The decision



Upper Tribunal
(Immigration and Asylum Chamber) Appeal Number: PA/00807/2015


THE IMMIGRATION ACTS


Heard at Glasgow
Decision & Reasons Promulgated
On 28 October 2016
On 1 November 2016



Before

UPPER TRIBUNAL JUDGE MACLEMAN


Between

ABUBAKER [A]
Appellant
and

THE SECRETARY OF STATE FOR THE HOME DEPARTMENT
Respondent


For the Appellant: Mr A J Bradley, of Peter G Farrell, Solicitors
For the Respondent: Mr M Matthews, Senior Home Office Presenting Officer


DETERMINATION AND REASONS
1. The appellant appeals against a determination by Designated First-tier Tribunal Judge J G Macdonald, promulgated on 5 April 2016, dismissing his appeal against deportation.
2. The appellant's case was that he is gay, and thereby protected from removal to Somalia.
3. The grounds assert that the judge overlooked evidence which was before him.
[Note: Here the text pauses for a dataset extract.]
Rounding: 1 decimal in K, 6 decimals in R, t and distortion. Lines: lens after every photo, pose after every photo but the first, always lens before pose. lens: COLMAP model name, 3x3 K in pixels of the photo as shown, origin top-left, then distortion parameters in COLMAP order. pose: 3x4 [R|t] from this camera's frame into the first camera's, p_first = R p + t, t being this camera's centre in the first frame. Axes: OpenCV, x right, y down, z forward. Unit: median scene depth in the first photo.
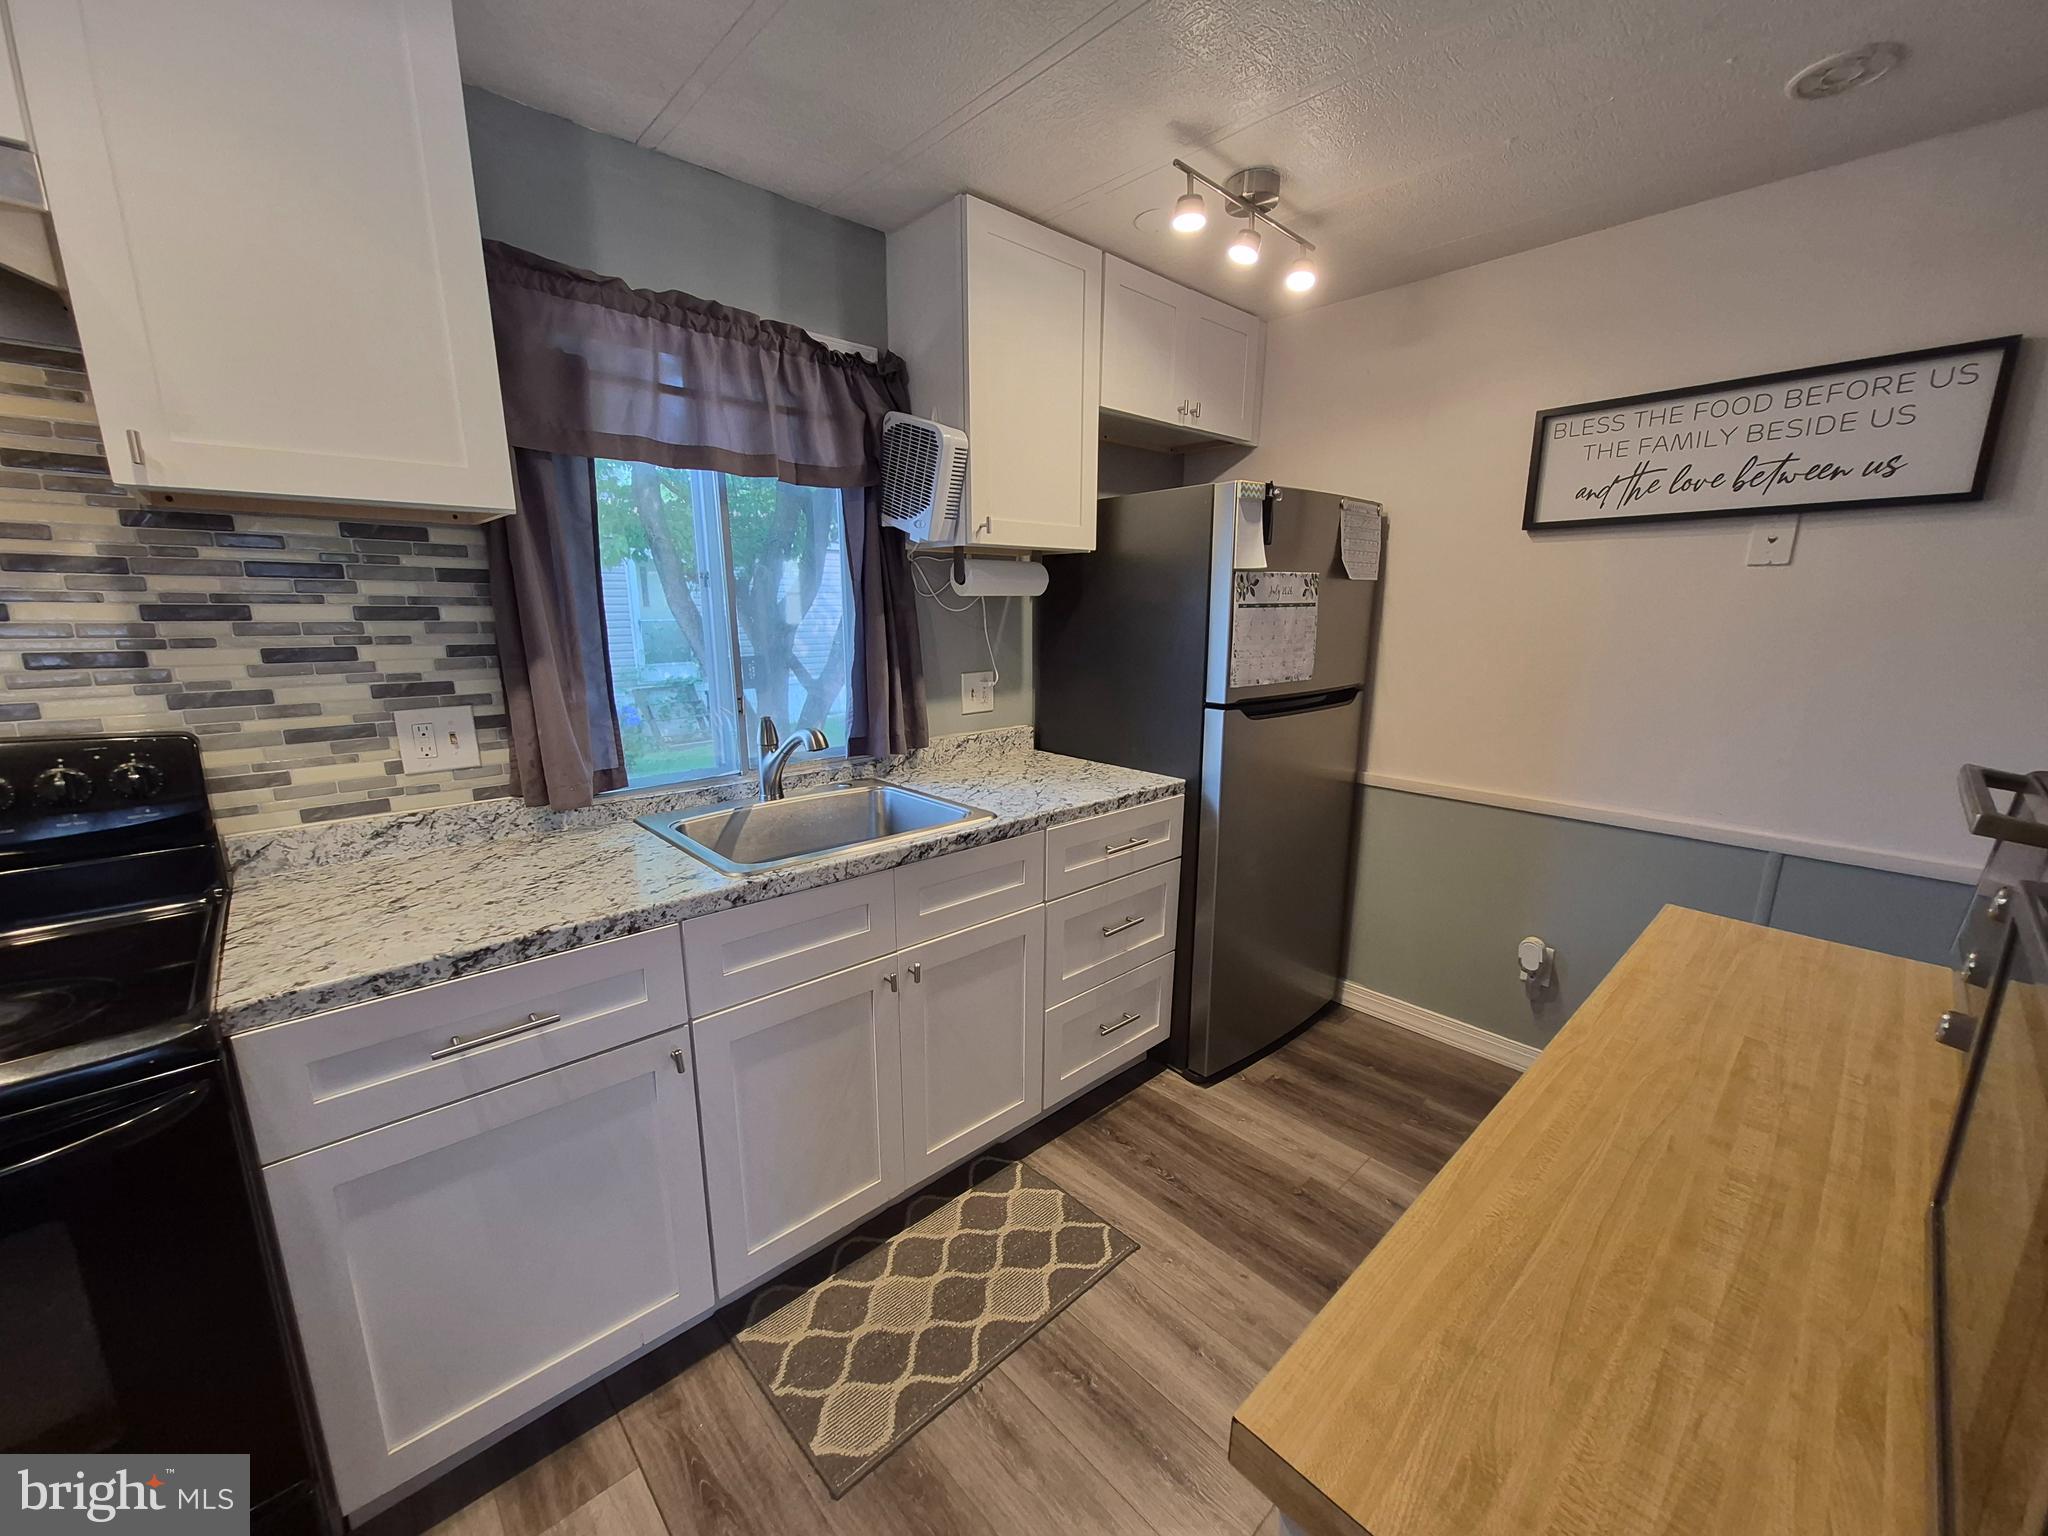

The judge implied that the claim to be gay was "cooked up at the last minute for the purposes of the appeal", but did not note that the appellant had been charged with domestic assault and breach of the peace in relation to his partner, who was a man. This person gave evidence of a relationship in the past. This showed that contrary to this state of affairs occurring "at the last minute before a deportation hearing in 2016? some 2 years earlier the Procurator Fiscal viewed the relationship as sufficient in nature to conclude that the appellant and [JD] were partners and the appellant should be charged with domestic abuse."
4. Mr Bradley relied on the grounds, and said that the appellant's argument was based on the one clear issue.
5. Mr Matthews submitted as follows. The complaint was dropped. There was no information as to why the Procurator Fiscal decided not to proceed. The existence and terms of the complaint established very little. This feature of the case showed no error in the judge's carefully nuanced reasoning, leading to the conclusion that even if the appellant had a short homosexual relationship, the evidence did not disclose that he is a gay man.
6. Mr Bradley in response said that while the decision gave apparently sensible reasons, they did not withstand reference to the evidence in the criminal complaint. At paragraphs 56 and 57 the judge upheld the respondent's argument that the claim to be homosexual was a last ditch invention, which if true would have emerged much earlier, particularly as the appellant had numerous earlier opportunities to state it. The significance of the criminal complaint was that the appellant had identified himself as gay in quite another context, over a year before he had the motivation of avoiding deportation, and that undermined the judge's reasoning on a crucial issue.
7. I reserved my decision.
8. I think that the appellant's grounds rather overplay the significance which might reasonably attach to the criminal complaint. It does not imply that the Procurator Fiscal must have reached a view on the appellant's general sexual orientation or on the degree of permanence of any same-sex partnership. The apparent fact of a gay relationship was only an additional item in a charge, and the case did not proceed to court.
9. The grounds suggest that the judge may not have been referred directly to the copy of the criminal complaint at the hearing, which would have alerted him to the fact that the allegation was a domestic assault. (The appellant at the time had the same representatives.)
10. The judge's final conclusion might have been the same, even if he had specifically alluded to this point.
11. Nevertheless, I find substance in the ground that it was an important aspect of the judge's thinking that the claim to be homosexual was only an invention when faced with deportation, and that the existence of the complaint was an indication that the appellant acknowledged a homosexual identity, at least to some extent, well before that incentive existed.
12. The point does not appear to have been put to the judge as clearly as it might have been, but the evidence was there. I am persuaded that the absence of reference to this item is a significant enough omission to require the decision to be set aside.
13. Although the refusal letter held that the appellant would not be at risk, even if he is a gay man, the judge did not deal with the case on that alternative.
14. The decision of the first-tier Tribunal is set aside. None of its findings are to stand. The nature of the case is such that it is appropriate in terms of section 12(2)(b)(i) of the 2007 Act and of Practice Statement 7.2 to remit the case to the first-tier Tribunal for an entirely fresh hearing.
15. The member(s) of the first-tier Tribunal chosen to consider the case are not to include Designated Judge Macdonald.
16. No anonymity direction has been requested or made.